[Saved data entries]
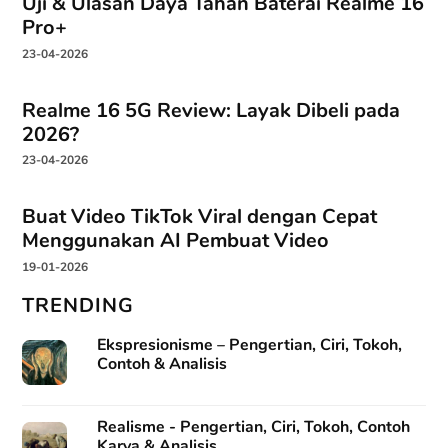
Uji & Ulasan Daya Tahan Baterai Realme 16
Pro+
23-04-2026
Realme 16 5G Review: Layak Dibeli pada
2026?
23-04-2026
Buat Video TikTok Viral dengan Cepat
Menggunakan AI Pembuat Video
19-01-2026
TRENDING
Ekspresionisme – Pengertian, Ciri, Tokoh,
Contoh & Analisis
Realisme - Pengertian, Ciri, Tokoh, Contoh
Karya & Analisis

> WHAT YOU WILL DO
Please restate, exactly as written, the line that holds "Menggunakan AI Pembuat Video" and all remaining lines of the data above, and only those.

> FINAL ANSWER
Menggunakan AI Pembuat Video
19-01-2026
TRENDING
Ekspresionisme – Pengertian, Ciri, Tokoh,
Contoh & Analisis
Realisme - Pengertian, Ciri, Tokoh, Contoh
Karya & Analisis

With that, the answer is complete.